KTI industries produce innovative products and technologies that fuel the economy and address challenges ranging from health to national security. In 2019, U.S. KTI industries employed 5.7 million S&E workers, 26% of whom were foreign-born. 

“Our country has long depended on talent from around the world, especially in degree fields that are vital to critical and emerging technologies, such as artificial intelligence and biotechnology,” says NSB Chair Ellen Ochoa. “It’s vital that the U.S. continue to attract foreign talent and actively develop domestic talent. Both are critical for our country’s economy and national security.” 

Other findings:

  • The average annual rate of increase in China’s R&D total (10.6% from 2010 – 2019) continues to greatly exceed that of the United States (5.6%).
  • The U.S. national R&D intensity (R&D-to-GDP ratio)—a key measure of R&D investment—exceeded 3.0% for the first time in 2019.
  • The United States is the largest global producer of KTI services while China is the largest global producer of KTI manufacturing.
  • U.S. KTI production is geographically concentrated, with 15 states accounting for 76% of the total value added generated domestically by KTI industries. California accounts for the largest share (25% in 2020), followed by Texas (8%), Washington (6%), and New York (5%).
  • During the COVID-19 pandemic (2019-20), the value added generated by KTI industries increased even as GDP declined. Industries that provided products or services that supported remote work and learning and supplied medical products led this increase in output.

About Science and Engineering Indicators
Science and Engineering Indicators is a congressionally mandated report on the state of the U.S. science and engineering enterprise.

About NSB
The NSB identifies issues critical to NSF’s future, establishes its policies, and serves as co-head of agency with the NSF Director. The Board also advises the President and Congress on policy matters related to science and engineering (S&E) and S&E education. Selected for their distinguished service and accomplishments in academia, government, and the private sector, the Board’s 24 presidentially appointed members are leaders in science and engineering, and in science, technology, engineering, and math (STEM) education.

About NCSES
The National Center for Science and Engineering Statistics (NCSES) is the nation's leading provider of statistical data on the U.S. science and engineering enterprise.
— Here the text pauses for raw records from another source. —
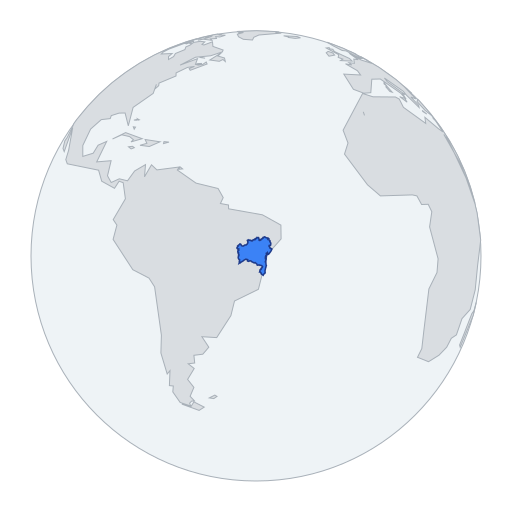 Bahia on an orthographic globe
{"feature_id": "BRA-624", "entity_name": "Bahia", "entity_type": "State", "adm_level": 1, "iso_a3": "BRA", "parent_name": "Brazil", "parent_adm1": "", "projection": "orthographic", "projection_center": [-41.603, -13.426], "detail": "fine", "context": "on_globe", "style": "filled", "palette": "blue", "viewbox_px": 512, "rotation_deg": 0, "n_neighbors": 0, "source": "natural_earth", "source_scale": "10m", "svg_char_len": 10779}
<svg xmlns="http://www.w3.org/2000/svg" viewBox="0 0 512 512"><circle cx="256" cy="256" r="225" fill="#eef3f6" stroke="#a8b0b8"/><path d="M185.6,42.0L185.2,42.1L187.8,41.3L195.9,38.9L196.5,38.7L193.7,39.6L197.1,38.6L193.5,39.9L202.3,37.3L203.7,37.2L199.9,38.5L193.6,40.0L168.9,49.1L163.1,52.1L161.3,54.0L172.1,53.5L168.5,56.6L168.5,59.5L173.6,56.6L175.4,53.5L184.9,49.6L185.9,46.9L189.9,45.2L193.7,42.4L200.4,41.3L204.8,41.9L202.0,44.4L203.9,45.0L212.5,41.8L212.9,46.4L223.1,50.0L222.4,51.9L210.5,55.8L195.6,57.2L180.1,65.1L197.5,58.7L195.4,64.4L198.2,65.1L202.6,64.5L206.2,62.0L207.1,64.0L190.2,70.3L189.2,68.6L194.5,66.4L187.5,67.4L176.1,72.9L176.0,76.0L159.0,83.1L158.7,85.7L154.8,89.1L156.4,84.3L153.2,93.4L133.1,107.4L128.3,125.8L125.1,113.0L119.1,113.1L111.3,115.6L110.2,118.6L101.3,119.6L90.6,129.1L82.8,145.5L82.8,156.4L93.2,153.2L98.1,145.2L106.7,141.4L96.7,161.9L111.1,160.7L107.5,175.8L111.2,182.5L119.3,178.8L127.5,180.8L134.6,171.0L145.5,164.6L144.5,176.8L151.5,164.8L156.9,169.9L179.3,167.0L177.3,170.0L196.0,183.1L218.1,188.5L223.2,197.6L220.4,203.5L228.5,205.0L228.6,208.8L262.4,214.8L280.9,225.1L281.1,238.9L267.2,254.6L258.4,289.3L234.5,301.0L230.9,315.6L216.7,337.6L201.9,336.7L208.8,347.2L202.8,354.2L193.9,355.3L194.7,363.0L188.2,363.8L194.2,368.5L187.6,379.4L193.9,387.4L190.1,396.3L194.5,400.9L191.6,401.1L189.6,403.2L190.7,406.0L180.2,402.5L172.8,391.9L173.3,386.0L169.4,385.6L170.0,370.6L167.2,374.0L160.9,353.0L161.4,335.2L154.6,286.8L149.0,278.1L132.8,269.7L113.1,239.4L116.9,225.1L113.2,219.6L125.4,198.8L123.2,182.7L119.1,181.2L114.5,188.3L101.7,181.2L98.6,170.2L67.3,163.8L65.8,159.6L68.6,150.4L72.7,127.7L64.2,151.6L63.0,148.5L64.8,140.9L67.2,137.5L73.0,125.7L74.0,123.3L76.8,119.4L87.6,106.4L99.3,94.1L111.9,82.8L125.4,72.5L139.5,63.2L154.3,55.0L169.7,47.9L185.6,42.0ZM125.6,132.6L142.2,138.7L131.0,141.9L133.4,139.7L129.6,136.6L121.8,134.8L112.5,139.0L125.6,132.6ZM137.0,120.2L133.9,120.1L137.1,119.4L137.0,120.2ZM189.8,43.4L191.7,42.9L190.0,43.6L189.8,43.4ZM189.7,42.7L186.3,43.9L185.8,43.9L187.8,43.1L189.7,42.7ZM193.9,41.4L185.2,43.6L184.3,43.5L191.4,40.8L193.9,41.4ZM217.0,34.1L218.2,33.9L214.8,34.5L215.2,34.5L217.0,34.1ZM199.1,410.4L181.8,404.1L190.9,406.7L193.9,401.9L204.2,407.1L199.1,410.4ZM209.3,397.9L214.8,395.1L217.0,396.4L213.8,398.6L209.3,397.9ZM411.8,93.3L408.3,90.1L406.9,88.7L403.5,85.9L411.2,94.1L416.0,98.9L410.8,97.0L418.5,105.1L419.1,107.5L406.4,95.1L403.3,91.3L384.4,78.0L387.2,81.6L405.2,94.7L402.1,93.0L406.1,99.1L400.7,93.2L380.3,79.0L371.8,79.2L370.8,92.7L363.8,93.2L353.4,89.3L343.8,74.1L360.6,75.0L357.4,70.7L345.5,63.8L351.7,65.0L348.9,62.7L354.4,63.3L353.8,59.1L358.2,59.7L349.9,53.8L351.0,53.6L355.6,56.9L361.1,60.0L370.9,63.1L370.5,62.5L364.3,58.7L367.8,60.5L360.5,56.5L360.9,56.7L379.0,67.3L396.0,79.5L411.8,93.3ZM356.2,54.2L354.1,53.2L349.6,51.1L356.2,54.2ZM343.3,48.3L344.8,49.0L348.3,50.7L353.7,53.2L361.9,58.4L360.3,58.5L346.1,50.9L342.2,50.5L332.9,45.7L327.1,42.2L343.3,48.3ZM474.9,202.6L475.0,203.7L470.6,187.7L449.1,141.9L447.0,138.0L446.7,137.5L446.1,136.6L449.2,142.7L443.8,134.4L460.7,164.2L465.6,176.7L475.2,204.5L475.5,206.4L477.1,212.9L480.7,240.1L477.6,265.5L475.2,289.9L470.2,309.5L462.0,318.6L456.4,334.9L451.3,338.3L446.7,347.2L439.0,355.2L428.5,361.7L417.5,357.3L421.8,348.6L423.9,330.3L428.9,288.9L437.0,272.5L438.1,258.8L429.6,226.9L431.8,211.7L428.2,204.3L421.6,204.5L416.9,195.9L412.4,194.9L380.4,195.9L367.5,184.8L344.5,154.1L348.0,143.0L343.1,130.2L362.6,93.5L373.0,96.8L395.4,97.0L399.3,99.1L403.4,107.3L425.7,123.4L424.9,117.3L438.3,128.6L442.9,131.9L432.6,116.3L425.0,110.3L417.0,101.5L417.8,99.3L419.7,101.2L430.7,113.8L440.7,127.1L449.8,141.1L457.7,155.7L464.6,170.9L470.3,186.5L474.9,202.6ZM363.3,111.8L364.5,115.4L363.3,111.8ZM180.0,166.8L182.6,168.9L178.9,169.3L180.0,166.8ZM128.5,146.8L132.5,146.3L134.3,147.7L131.1,148.9L128.5,146.8ZM164.0,141.6L169.0,142.1L163.5,143.6L164.0,141.6ZM145.1,139.5L160.0,141.8L149.3,146.5L140.0,145.3L146.9,143.3L145.1,139.5ZM133.3,126.8L135.5,127.1L134.2,129.2L133.3,126.8ZM139.3,119.8L138.3,120.1L137.5,118.8L139.3,119.8ZM196.4,64.0L197.8,63.6L201.9,63.4L199.2,64.6L196.4,64.0ZM224.5,58.0L225.3,61.5L222.9,59.5L219.3,61.3L209.8,60.0L221.5,52.7L217.9,56.0L224.5,58.0ZM200.4,57.2L205.1,58.2L199.5,57.4L200.4,57.2ZM328.1,51.4L332.7,52.9L334.6,55.1L329.0,56.2L326.2,52.8L328.1,51.4ZM338.7,54.7L326.2,48.0L329.2,47.6L329.6,48.8L332.8,49.3L334.4,51.5L349.5,58.5L352.2,61.1L340.5,60.6L342.8,59.1L338.2,57.4L338.7,54.7ZM289.0,37.1L283.6,35.8L297.0,36.5L300.5,37.8L295.2,38.4L287.9,37.4L289.0,37.1ZM208.2,36.9L205.2,37.6L206.0,37.2L209.0,36.4L208.2,36.9ZM213.3,34.8L212.2,35.0L216.5,34.2L221.7,34.4L218.6,34.9L225.4,35.2L219.8,37.0L215.7,36.6L216.5,38.5L210.5,38.9L211.9,40.3L203.2,39.2L197.9,40.2L205.9,38.3L211.1,36.6L211.8,36.1L209.6,35.8L200.7,37.6L201.1,37.5L213.3,34.8ZM276.3,31.6L276.6,31.7L279.1,32.0L276.0,31.8L278.8,32.3L275.8,32.0L281.3,32.9L275.8,32.3L276.0,32.7L281.3,33.1L258.9,35.0L253.8,37.3L252.5,40.0L243.3,39.3L238.6,36.8L237.3,34.2L243.5,32.5L238.2,32.9L239.7,32.3L243.3,32.2L238.6,32.1L240.7,31.7L239.5,31.3L236.9,31.5L256.6,30.7L276.3,31.6ZM399.7,96.6L402.0,97.6L404.6,98.1L407.1,102.2L399.7,96.6ZM385.9,86.9L387.4,86.8L392.2,92.2L389.9,91.5L385.9,86.9ZM384.0,82.5L387.1,86.4L384.0,83.8L384.0,82.5ZM356.5,56.9L357.6,56.9L359.3,57.9L360.6,59.1L356.5,56.9ZM433.7,118.1L434.8,120.2L433.0,118.1L433.0,117.7L433.7,118.1ZM422.2,110.4L426.8,114.1L422.8,111.5L422.2,110.4ZM473.2,315.4L460.2,347.3L459.6,345.0L464.0,333.9L471.8,313.7L474.0,310.6L476.3,302.4L473.2,315.4Z" fill="#d9dde1" stroke="#a8b0b8" stroke-width="1"/><path d="M271.5,248.7L272.1,248.6L272.3,248.4L272.0,248.8L271.2,250.7L270.7,251.5L269.6,253.0L268.6,254.2L267.9,254.5L267.9,254.1L268.0,254.1L267.9,253.9L268.0,253.8L267.9,253.6L267.9,253.3L267.4,253.2L267.2,252.9L267.2,252.7L267.1,252.8L267.0,253.1L266.9,253.3L267.0,253.4L266.7,253.7L266.4,253.3L266.6,253.1L266.3,253.3L266.5,253.6L266.5,253.8L266.8,253.8L267.0,253.9L266.9,254.0L266.9,254.3L266.4,254.7L266.4,254.8L266.7,255.0L266.2,255.4L266.1,255.7L266.1,255.8L265.8,255.8L265.8,255.7L265.7,255.9L265.7,256.2L265.6,256.4L265.6,256.7L265.7,256.3L265.8,256.3L266.0,256.5L265.9,256.7L266.1,257.0L266.0,257.3L266.0,257.7L265.9,257.7L265.7,257.4L265.6,257.2L265.4,257.2L265.4,257.3L265.5,257.2L265.5,257.4L265.8,257.7L266.0,257.8L265.9,257.8L265.7,257.8L265.7,258.1L265.9,258.3L266.0,258.6L265.8,258.6L265.7,258.5L265.6,258.9L265.8,259.0L265.7,258.7L266.1,258.6L266.0,258.3L266.1,258.2L266.1,257.9L266.2,258.3L266.0,259.1L266.0,259.5L265.9,259.7L265.9,259.9L265.6,261.0L265.8,261.4L265.7,261.5L265.8,261.5L265.9,263.2L266.1,265.1L266.4,265.6L266.0,266.4L266.0,266.9L265.8,267.2L265.8,267.6L265.6,267.9L265.5,268.7L265.3,269.3L265.3,269.7L265.2,269.9L265.1,270.4L265.0,270.7L265.0,271.2L265.1,271.9L265.0,272.4L265.2,272.8L264.8,273.3L264.7,273.5L264.2,273.7L263.9,274.0L263.4,274.8L263.2,275.3L261.3,274.0L261.1,273.7L261.3,273.3L261.2,273.1L260.9,272.8L260.8,272.7L260.6,272.5L260.5,272.3L260.2,272.2L260.2,271.8L260.1,271.7L259.9,271.5L259.7,271.6L259.8,271.2L259.9,270.5L260.1,269.7L260.5,269.6L260.9,269.6L261.1,269.4L261.0,269.1L261.0,268.4L261.3,268.3L261.5,268.3L261.5,268.1L261.8,267.7L262.3,267.4L262.4,266.9L262.6,266.7L262.5,266.4L262.3,266.1L262.0,266.1L261.7,265.8L261.6,265.7L261.4,265.7L261.2,265.4L260.7,265.4L260.3,265.2L260.0,265.3L259.9,265.1L259.6,265.0L259.2,265.1L259.0,264.9L258.7,264.9L258.2,265.1L257.8,265.2L257.2,265.1L256.9,264.1L255.2,262.6L254.7,262.9L254.2,262.9L253.9,262.6L253.7,262.7L253.4,262.6L252.9,262.3L252.3,261.9L252.0,261.9L251.1,261.2L250.9,260.9L250.1,260.8L249.6,260.8L249.2,261.0L249.0,261.3L248.8,261.4L247.5,261.0L247.4,260.9L247.4,260.7L247.7,259.6L247.3,259.5L247.1,259.5L246.9,259.4L246.7,259.4L246.2,259.4L246.0,259.2L245.9,259.3L245.6,259.3L244.4,259.9L243.7,260.4L243.6,260.6L242.7,261.2L242.3,261.3L241.9,261.7L241.4,262.0L241.0,262.1L240.8,262.3L240.6,262.5L240.3,262.9L239.6,262.8L239.4,263.1L239.1,263.3L239.4,262.3L239.2,261.8L239.6,261.2L239.6,260.8L239.4,260.4L239.6,259.8L239.2,259.6L239.0,259.3L238.8,259.2L238.6,258.7L238.4,258.4L238.2,257.9L238.2,257.1L238.4,256.3L238.5,256.1L238.9,255.8L238.9,255.6L238.5,255.3L238.6,254.7L238.9,254.3L238.8,254.2L238.4,253.8L238.2,253.6L238.3,253.4L238.5,252.9L238.5,252.5L238.4,252.4L237.9,252.3L237.8,251.9L237.8,251.0L238.1,250.8L238.3,250.5L238.6,250.4L238.8,250.2L238.7,250.0L238.5,249.9L238.1,249.9L238.0,249.6L238.6,249.3L238.8,249.0L238.3,248.8L237.3,248.6L237.2,248.3L236.9,248.1L236.9,247.9L237.0,247.6L237.3,247.4L237.6,246.5L238.1,246.2L238.0,245.9L237.8,245.8L237.9,245.7L238.7,245.0L238.9,244.9L239.6,244.5L239.8,244.3L239.8,244.0L240.5,244.0L241.0,244.5L241.2,245.1L241.6,245.7L242.7,246.1L243.1,246.0L243.6,246.0L243.9,245.6L244.2,245.5L244.3,245.3L244.5,245.2L245.1,244.9L245.5,245.0L245.9,245.1L246.2,244.9L246.8,244.4L247.0,244.3L247.1,244.1L247.5,243.4L247.7,243.2L247.9,242.8L247.9,242.6L247.8,242.4L247.9,242.1L247.9,241.8L247.7,241.5L247.6,240.9L247.3,240.5L247.4,240.3L247.9,240.4L248.0,240.1L248.6,240.1L248.7,239.9L248.8,239.8L249.0,240.0L249.1,240.3L249.4,240.2L249.9,240.3L249.9,240.2L250.1,240.1L250.4,240.2L250.5,240.3L250.8,240.4L250.8,240.6L251.2,240.8L251.3,240.7L251.7,240.7L251.9,240.7L252.0,240.8L252.2,240.5L252.6,240.6L252.8,240.2L253.0,240.1L253.2,239.8L253.4,239.9L253.9,239.8L254.0,239.7L254.3,239.4L254.4,239.5L254.5,239.4L254.6,239.5L254.8,239.4L255.0,239.6L255.2,239.3L255.5,239.2L255.4,238.6L255.5,238.5L256.0,238.5L256.4,238.4L256.5,238.1L256.8,237.8L256.9,237.5L257.2,237.6L257.8,237.5L258.0,237.8L258.4,237.7L258.5,237.9L258.6,238.0L258.7,237.9L258.8,238.1L258.7,238.7L258.9,238.9L258.9,239.2L259.5,239.5L259.5,240.0L259.3,240.4L259.8,240.5L260.1,240.4L260.5,240.2L260.8,240.1L261.2,239.0L261.3,238.9L261.6,239.0L261.8,239.0L262.0,238.9L262.3,238.8L262.7,238.5L262.7,238.3L262.6,238.0L262.7,237.9L263.4,237.8L263.5,237.6L263.4,237.3L263.8,237.2L264.6,236.8L265.0,236.9L265.3,237.4L266.0,237.6L266.2,237.8L266.7,237.8L266.9,237.8L267.3,238.1L267.5,238.6L267.7,238.1L267.8,238.0L268.1,238.1L268.0,238.5L268.4,238.8L268.7,238.7L268.9,238.8L268.8,239.0L269.2,240.3L269.9,240.6L270.0,240.8L269.9,240.9L269.8,241.1L270.0,241.3L269.8,241.6L270.1,242.1L270.3,242.3L270.6,242.7L270.8,243.1L270.8,243.8L270.6,244.3L270.6,244.6L270.6,244.9L270.7,245.0L270.4,245.4L269.9,245.6L269.6,245.4L269.2,245.4L269.0,245.9L269.0,246.1L269.2,246.3L269.2,246.5L269.5,246.7L269.6,247.2L269.9,247.4L270.0,247.6L269.9,248.0L270.2,248.2L270.3,248.2L270.5,248.3L270.7,248.6L271.1,248.8L271.3,248.6L271.5,248.7ZM265.8,255.9L266.3,255.9L266.3,256.2L266.2,256.6L266.4,256.9L266.3,257.0L266.2,257.0L266.0,256.7L266.1,256.3L265.8,256.2L265.8,255.9ZM267.3,254.0L267.5,254.3L267.3,254.4L266.8,254.9L266.8,254.6L267.2,254.2L267.1,253.9L267.3,254.0Z" fill="#3b82f6" stroke="#1e3a8a" stroke-width="1.5"/></svg>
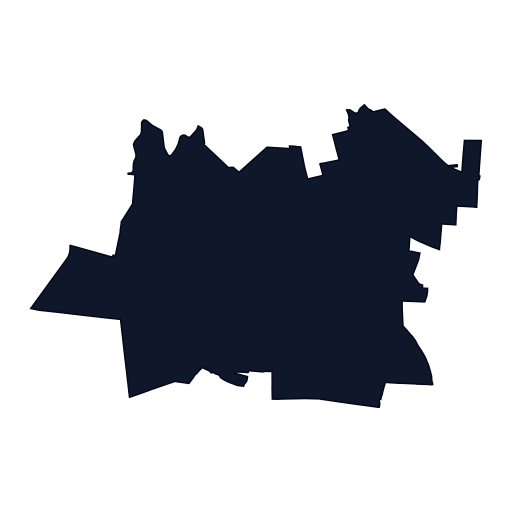 Murfatlar, Constanta, Romania (Mercator projection)
{"feature_id": "2599482B52491114446057", "entity_name": "Murfatlar", "entity_type": "district", "adm_level": 2, "iso_a3": "ROU", "parent_name": "Romania", "parent_adm1": "Constanta", "projection": "mercator", "projection_center": [28.386, 44.17], "detail": "fine", "context": "isolated", "style": "filled", "palette": "ink", "viewbox_px": 512, "rotation_deg": 0, "n_neighbors": 0, "source": "geoboundaries", "source_scale": "gbopen_adm2", "svg_char_len": 5548}
<svg xmlns="http://www.w3.org/2000/svg" viewBox="0 0 512 512"><path d="M481.3,140.5L476.7,140.5L464.4,140.4L464.4,140.8L463.2,154.5L462.5,163.9L461.9,172.0L461.9,172.3L452.6,168.4L452.6,167.1L457.3,166.6L457.1,164.7L453.0,165.2L448.9,165.6L448.8,166.4L443.7,162.1L428.2,146.8L422.4,141.3L391.7,115.3L384.9,109.0L374.1,111.6L372.3,112.0L371.9,110.7L367.9,108.7L364.4,104.8L360.3,108.2L359.0,110.3L358.1,112.7L356.4,113.0L356.0,113.7L352.9,111.8L349.9,109.8L346.6,109.9L348.4,114.2L349.1,117.6L348.6,120.1L350.2,126.7L347.9,127.4L348.7,130.5L343.3,132.0L337.3,133.5L332.6,134.7L334.1,140.2L335.4,145.4L336.4,149.4L337.6,153.8L338.8,158.3L339.2,160.0L337.5,160.3L331.3,161.6L327.1,162.4L325.8,162.7L323.5,163.2L322.6,163.2L320.5,163.6L319.9,164.0L320.1,164.5L322.2,172.3L323.0,175.4L307.7,179.0L305.8,171.8L304.6,167.1L300.6,146.9L296.6,146.7L296.2,146.4L289.5,146.0L289.8,148.6L267.0,147.2L239.0,172.3L233.2,167.3L230.2,167.4L228.5,167.7L221.9,161.4L203.9,144.5L204.5,143.3L204.5,142.5L202.6,129.3L202.1,128.5L201.3,127.7L198.2,125.9L196.7,129.8L190.7,136.5L189.6,137.2L188.1,137.3L185.7,135.6L184.5,135.1L183.0,135.1L180.8,136.2L180.0,137.3L178.2,144.1L175.6,149.4L171.6,154.9L170.4,155.7L169.2,155.8L167.7,154.6L164.2,147.7L162.3,132.1L161.8,131.0L160.8,130.0L156.7,127.8L152.6,125.6L146.3,120.4L144.5,120.0L144.1,119.9L144.1,120.2L143.8,120.2L143.4,120.4L142.7,120.9L141.7,122.2L141.5,123.6L141.6,124.5L141.6,126.4L141.5,129.0L141.5,131.3L141.3,132.6L140.7,134.5L140.5,134.8L136.0,139.8L134.8,141.2L133.6,144.1L133.6,145.2L134.2,147.7L136.0,154.3L135.9,156.8L135.6,157.8L135.0,159.3L134.0,161.1L133.9,161.9L133.4,164.1L133.3,166.8L133.2,170.2L133.0,170.8L132.8,171.5L132.5,171.9L132.0,172.5L131.5,172.8L131.0,173.0L130.4,173.0L128.2,173.2L128.2,174.2L129.8,174.2L135.0,174.8L134.2,185.1L132.5,204.1L131.3,206.0L127.4,212.2L123.5,218.4L122.0,220.7L121.3,221.7L121.2,223.8L120.5,228.6L120.2,230.6L120.3,231.7L118.6,240.0L118.5,240.3L117.3,246.2L116.0,252.5L115.4,255.5L114.0,255.4L113.7,255.2L113.0,255.2L113.1,256.4L111.4,256.7L110.3,256.6L105.1,255.1L98.6,253.3L93.0,251.7L86.5,249.9L86.4,249.9L78.6,247.7L70.2,245.4L70.0,246.5L70.1,247.7L70.0,249.9L69.8,251.5L69.4,253.5L68.7,255.4L67.4,258.0L53.9,276.6L48.5,284.0L30.7,308.5L38.9,310.2L62.0,312.7L78.6,314.7L90.9,316.1L109.4,318.2L120.2,319.3L120.6,319.3L121.0,323.4L122.8,339.0L124.5,354.2L126.3,369.3L128.1,384.8L129.5,397.2L130.0,397.1L141.3,393.2L151.4,389.5L164.3,385.0L172.9,382.1L174.7,381.4L188.8,383.4L189.0,383.4L190.9,380.8L191.8,379.6L193.1,377.8L194.3,376.0L195.4,374.5L196.1,373.4L196.6,373.7L196.8,373.6L196.9,373.3L197.0,373.2L197.3,372.8L197.6,372.5L197.8,372.2L198.0,372.0L198.2,371.7L198.4,371.4L198.7,371.2L198.8,371.0L198.9,370.9L199.1,370.7L199.3,370.5L199.3,370.4L199.6,370.2L199.8,370.0L200.1,369.7L200.3,369.5L200.6,369.2L200.8,369.0L201.1,368.8L201.3,368.5L201.6,368.3L201.9,368.1L202.4,367.7L202.7,367.5L202.9,367.3L203.6,368.3L205.3,369.0L206.0,369.4L207.6,370.1L208.6,370.5L209.2,370.9L209.9,371.5L211.1,372.8L211.5,372.9L212.2,372.7L213.0,372.5L213.7,372.7L214.7,373.4L216.3,374.1L217.6,374.5L219.0,375.2L219.5,375.7L219.9,376.2L220.2,376.9L220.5,377.6L224.3,380.0L227.3,381.6L231.1,383.1L237.6,385.5L243.6,386.2L244.6,383.5L244.9,383.4L245.5,382.9L246.4,381.6L247.0,380.2L247.5,376.5L245.7,376.1L236.4,373.6L234.9,373.7L235.0,373.2L235.3,372.6L236.0,372.0L236.5,371.9L238.8,372.1L243.7,372.2L246.6,372.5L247.5,372.5L248.1,372.5L249.4,370.5L251.1,370.9L257.0,371.4L262.9,371.9L264.1,371.5L266.6,371.4L272.1,371.5L272.2,383.7L272.1,387.6L272.3,399.1L275.1,399.1L276.7,399.2L278.2,399.2L282.2,399.0L305.5,398.5L308.1,398.6L317.7,398.8L318.7,398.8L321.7,399.3L326.5,400.0L345.9,402.8L346.0,402.8L353.6,403.9L357.1,404.4L365.6,405.5L377.8,407.2L379.3,407.2L379.7,404.3L379.7,402.5L379.2,401.2L379.4,399.3L379.8,399.1L380.2,399.3L380.7,399.5L381.7,395.4L381.9,395.4L382.5,392.9L382.4,392.9L385.3,382.4L398.4,383.2L400.2,383.3L400.2,383.2L416.3,383.9L416.4,384.0L417.0,384.1L417.8,384.1L418.4,384.1L419.2,384.2L421.1,384.2L422.6,384.3L424.8,384.4L425.0,384.3L430.6,384.6L430.8,384.7L431.8,384.7L432.2,384.6L432.7,384.5L432.4,382.2L432.0,381.8L431.9,381.4L431.7,378.6L431.6,377.8L431.6,376.4L430.4,371.5L430.3,371.4L429.7,369.3L428.9,366.3L428.1,364.2L426.6,360.7L425.7,358.3L424.0,355.0L422.3,352.2L421.4,350.6L418.6,346.6L418.2,345.9L416.4,342.6L415.4,340.5L415.3,340.4L414.2,339.0L412.9,337.0L410.4,334.4L407.2,330.6L404.5,327.6L403.9,327.0L403.5,326.5L403.0,326.0L402.7,320.1L402.4,313.6L402.2,308.5L402.2,308.3L402.1,308.1L402.1,307.5L402.1,301.0L424.7,301.9L424.8,301.7L425.3,300.5L426.1,297.9L426.7,296.3L427.3,293.2L427.6,290.1L427.5,288.3L426.1,288.4L425.7,288.4L424.7,288.2L422.4,288.0L422.6,285.1L419.2,284.0L417.3,281.5L412.8,274.8L415.5,267.8L417.3,263.1L418.4,260.0L418.4,259.7L418.9,258.5L419.1,256.8L419.9,253.1L416.2,252.4L413.2,251.7L411.7,251.4L410.7,251.3L409.7,251.2L409.2,251.2L409.0,250.9L408.8,250.9L409.1,247.8L409.4,243.2L409.8,236.5L409.9,236.4L414.3,238.8L417.2,240.4L418.2,240.9L421.4,242.3L423.6,243.2L426.7,244.6L430.5,246.2L432.1,246.9L434.8,247.9L437.3,248.8L439.4,249.6L439.4,249.4L439.6,247.1L440.1,243.2L440.4,239.9L440.6,236.7L441.2,230.3L441.7,223.9L448.7,224.4L455.8,224.8L455.9,222.3L456.3,213.6L456.7,206.9L456.8,206.1L461.7,206.3L467.7,206.6L469.8,206.7L472.9,206.9L476.7,207.3L476.7,206.4L477.0,201.3L477.3,193.7L477.5,185.8L477.7,180.6L477.7,180.4L478.3,180.1L478.8,179.4L479.0,179.3L479.3,179.4L479.9,176.0L478.8,175.5L479.6,163.7L480.0,158.1L480.5,151.1L481.3,140.5Z" fill="#0f172a" stroke="#020617" stroke-width="1.5"/></svg>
As a principal federal statistical agency, NCSES serves as a clearinghouse for the collection, interpretation, analysis, and dissemination of objective science and engineering data. 

Media Contact
Nadine Lymn, National Science Board, (703) 292-2490,nlymn@nsf.gov


The U.S. National Science Foundation propels the nation forward by advancing fundamental research in all fields of science and engineering. NSF supports research and people by providing facilities, instruments and funding to support their ingenuity and sustain the U.S. as a global leader in research and innovation. With a fiscal year 2022 budget of $8.8 billion, NSF funds reach all 50 states through grants to nearly 2,000 colleges, universities and institutions. Each year, NSF receives more than 40,000 competitive proposals and makes about 11,000 new awards. Those awards include support for cooperative research with industry, Arctic and Antarctic research and operations, and U.S. participation in international scientific efforts.